• [Tugas Latihan A]: Terjemahkan ke dalam bahasa Inggris kalimat dari teks tentang harga dalam kapitalisme berikut: "Dengan kata lain, mekanisme hargalah yang akan menciptakan keseimbangan ekonomi secara otomatis, sekaligus akan menentukan siapa produsen yang boleh masuk ke wilayah produksi dan siapa konsumen yang boleh menikmati pemenuhan kebutuhan."
• [Tugas Latihan B]: Teruskan teks tentang harga dalam kapitalisme mulai sesudah kalimat terakhirnya.

• [Teks yang Ditampilkan]:
§
Adapun terkait masalah harga (price), kapitalisme memandang bahwa harga merupakan pendorong laju produksi dan pengendali distribusi. Dengan kata lain, mekanisme hargalah yang akan menciptakan keseimbangan ekonomi secara otomatis, sekaligus akan menentukan siapa produsen yang boleh masuk ke wilayah produksi dan siapa konsumen yang boleh menikmati pemenuhan kebutuhan. Pada saat yang sama, harga jugalah yang berfungsi mengatur/penentu distribusi kekayaan kepada anggota masyarakat ketika mengkonsumsi barang & jasa sesuai dengan harga barang yang mampu dibelinya.
Dengan kerangka dasar tentang harga ini, sistem kapitalisme meniscayakan si kuat (pemilik kekayaan/para kapitalis) memangsa si lemah, si lemah bahkan tak mendapatkan apa-apa. Juga meniscayakan kehidupan materialistik yang menafikan aspek moral-spiritual, dimana manusia menjadi sekedar homo economicus (makhluk pengejar materi) sebagaimana klaim Adam Smith. Padahal pada faktanya tak semua orang memiliki kemampuan sama dalam mengakses barang dan jasa, baik dalam posisinya sebagai konsumen, maupun produsen. Hingga sistem ini memungkinkan munculnya jurang pemisah yang terus melebar antara si kaya dan si miskin, dimana yang kaya makin kaya dan yang miskin kian miskin.
§
• [Informasi yang Ditampilkan]:
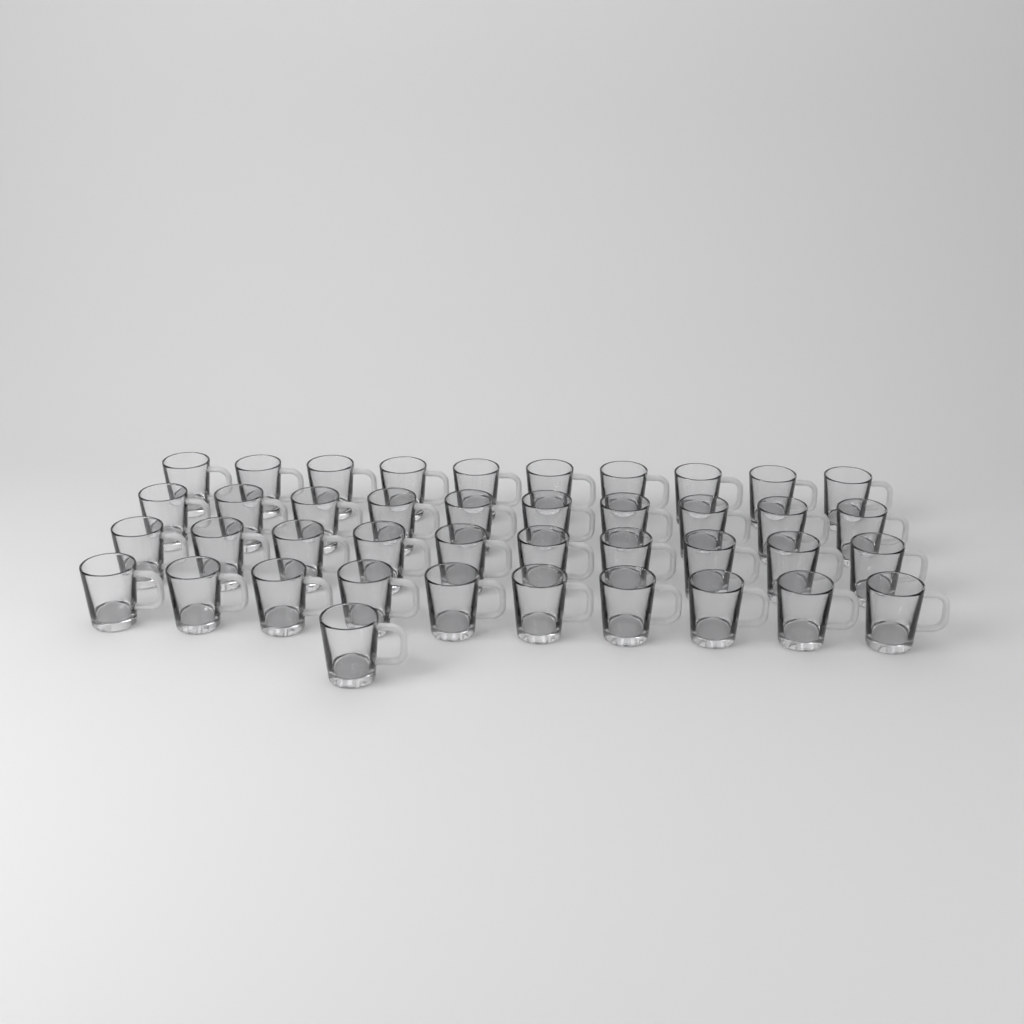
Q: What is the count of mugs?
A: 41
§
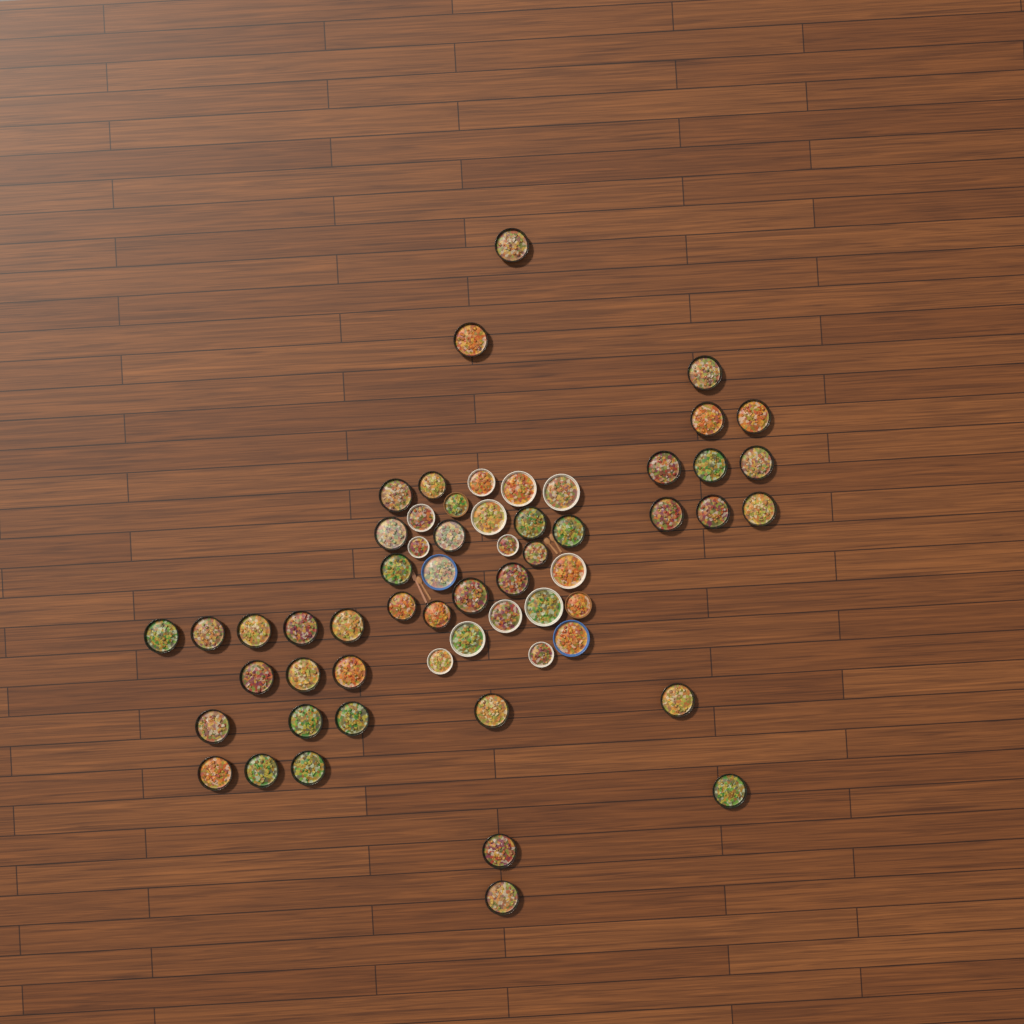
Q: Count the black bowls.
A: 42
§
• [Hasil A]: In other words, it is the price mechanism that will automatically create economic equilibrium, while also determining which producers may enter the realm of production and which consumers may enjoy the fulfillment of their needs.

• [Hasil B]:
Inilah cacat-cacat bawaan sistem ekonomi kapitalisme yang bukan cuma menunjukkan kerusakannya, tetapi juga berbahaya bagi kemanusiaan. Asas sekularisme dan ketiga kerangka dasar tadi terbukti telah membentuk watak dasar kapitalisme yang begitu mengagungkan kebebasan (tanpa norma), bersifat materialistik, individualistik dan eksploitatif. Watak dasar inilah yang mengukuhkan terjadinya praktek-praktek imperialisme di berbagai belahan dunia dari masa ke masa, baik dalam bentuk imperialisme klasik (militeristik), maupun neo imperialisme (melalui pemikiran, kebijakan ekonomi, politik, dan lain-lain) yang nampaknya jauh lebih berbahaya jika dibandingkan dengan imperialisme klasik. Dalam bahasa Todaro, watak imperialisme negara-negara maju (kapitalis) ini dinyatakan sebagai “kecenderungan negara-negara kaya untuk ‘mencapai jarak jauh’ ke seluruh penjuru dunia guna mendapatkan produk-produk pokok dan bahan-bahan baku, upah buruh yang rendah dan pasar-pasar yang menguntungkan bagi produk-produk industri mereka.”
Fundamental Ekonomi Kapitalis : Rapuh!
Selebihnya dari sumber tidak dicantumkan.